= EXERCISE =
Please repeat exactly the lines below from the one containing "staining of unremarkable" down to the one containing "photomicrograph reveals no", both included, and nothing else.

= DATA FOR THIS EXERCISE =

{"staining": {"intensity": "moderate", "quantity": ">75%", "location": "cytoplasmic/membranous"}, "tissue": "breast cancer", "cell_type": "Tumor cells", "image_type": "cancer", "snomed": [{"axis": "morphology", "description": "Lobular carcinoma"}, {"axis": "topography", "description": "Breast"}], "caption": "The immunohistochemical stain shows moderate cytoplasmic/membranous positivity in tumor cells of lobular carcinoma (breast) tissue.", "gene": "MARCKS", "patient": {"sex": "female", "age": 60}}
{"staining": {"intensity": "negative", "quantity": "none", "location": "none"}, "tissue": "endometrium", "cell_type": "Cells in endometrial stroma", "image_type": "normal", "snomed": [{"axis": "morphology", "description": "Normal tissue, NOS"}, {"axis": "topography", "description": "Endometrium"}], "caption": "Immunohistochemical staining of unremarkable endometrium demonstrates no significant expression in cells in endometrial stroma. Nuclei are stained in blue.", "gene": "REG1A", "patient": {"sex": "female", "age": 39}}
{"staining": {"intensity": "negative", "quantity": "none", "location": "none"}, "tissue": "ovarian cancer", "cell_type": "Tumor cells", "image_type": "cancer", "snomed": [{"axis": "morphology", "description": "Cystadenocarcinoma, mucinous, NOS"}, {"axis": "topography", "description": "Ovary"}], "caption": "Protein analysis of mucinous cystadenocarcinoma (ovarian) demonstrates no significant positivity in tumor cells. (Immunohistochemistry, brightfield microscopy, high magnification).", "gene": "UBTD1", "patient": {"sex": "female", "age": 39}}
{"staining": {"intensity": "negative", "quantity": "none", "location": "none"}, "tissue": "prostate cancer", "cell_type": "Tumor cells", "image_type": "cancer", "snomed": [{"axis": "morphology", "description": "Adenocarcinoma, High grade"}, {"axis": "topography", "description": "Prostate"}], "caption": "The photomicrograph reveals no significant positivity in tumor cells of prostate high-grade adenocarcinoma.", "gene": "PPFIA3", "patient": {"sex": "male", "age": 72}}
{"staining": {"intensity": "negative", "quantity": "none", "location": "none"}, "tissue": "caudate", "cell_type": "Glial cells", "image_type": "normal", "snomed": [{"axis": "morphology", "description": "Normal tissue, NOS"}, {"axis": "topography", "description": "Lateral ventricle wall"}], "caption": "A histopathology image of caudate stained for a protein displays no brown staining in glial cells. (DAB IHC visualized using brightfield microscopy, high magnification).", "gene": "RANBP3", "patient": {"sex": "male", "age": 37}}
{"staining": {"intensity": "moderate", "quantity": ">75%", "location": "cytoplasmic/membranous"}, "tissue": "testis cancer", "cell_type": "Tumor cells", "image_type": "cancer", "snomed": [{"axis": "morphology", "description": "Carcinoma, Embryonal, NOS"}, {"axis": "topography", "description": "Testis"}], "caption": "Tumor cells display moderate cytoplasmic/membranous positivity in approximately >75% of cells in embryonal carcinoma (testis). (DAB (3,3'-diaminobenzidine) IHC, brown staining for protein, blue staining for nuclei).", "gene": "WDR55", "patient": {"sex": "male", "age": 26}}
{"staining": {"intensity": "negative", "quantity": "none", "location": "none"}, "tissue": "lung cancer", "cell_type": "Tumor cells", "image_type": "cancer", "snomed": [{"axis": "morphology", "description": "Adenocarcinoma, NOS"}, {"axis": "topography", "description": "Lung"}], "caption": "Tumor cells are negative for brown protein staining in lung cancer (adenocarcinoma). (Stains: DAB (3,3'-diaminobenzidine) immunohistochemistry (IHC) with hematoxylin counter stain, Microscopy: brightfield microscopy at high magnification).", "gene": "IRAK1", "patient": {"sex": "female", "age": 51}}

= YOUR SOLUTION =
{"staining": {"intensity": "negative", "quantity": "none", "location": "none"}, "tissue": "endometrium", "cell_type": "Cells in endometrial stroma", "image_type": "normal", "snomed": [{"axis": "morphology", "description": "Normal tissue, NOS"}, {"axis": "topography", "description": "Endometrium"}], "caption": "Immunohistochemical staining of unremarkable endometrium demonstrates no significant expression in cells in endometrial stroma. Nuclei are stained in blue.", "gene": "REG1A", "patient": {"sex": "female", "age": 39}}
{"staining": {"intensity": "negative", "quantity": "none", "location": "none"}, "tissue": "ovarian cancer", "cell_type": "Tumor cells", "image_type": "cancer", "snomed": [{"axis": "morphology", "description": "Cystadenocarcinoma, mucinous, NOS"}, {"axis": "topography", "description": "Ovary"}], "caption": "Protein analysis of mucinous cystadenocarcinoma (ovarian) demonstrates no significant positivity in tumor cells. (Immunohistochemistry, brightfield microscopy, high magnification).", "gene": "UBTD1", "patient": {"sex": "female", "age": 39}}
{"staining": {"intensity": "negative", "quantity": "none", "location": "none"}, "tissue": "prostate cancer", "cell_type": "Tumor cells", "image_type": "cancer", "snomed": [{"axis": "morphology", "description": "Adenocarcinoma, High grade"}, {"axis": "topography", "description": "Prostate"}], "caption": "The photomicrograph reveals no significant positivity in tumor cells of prostate high-grade adenocarcinoma.", "gene": "PPFIA3", "patient": {"sex": "male", "age": 72}}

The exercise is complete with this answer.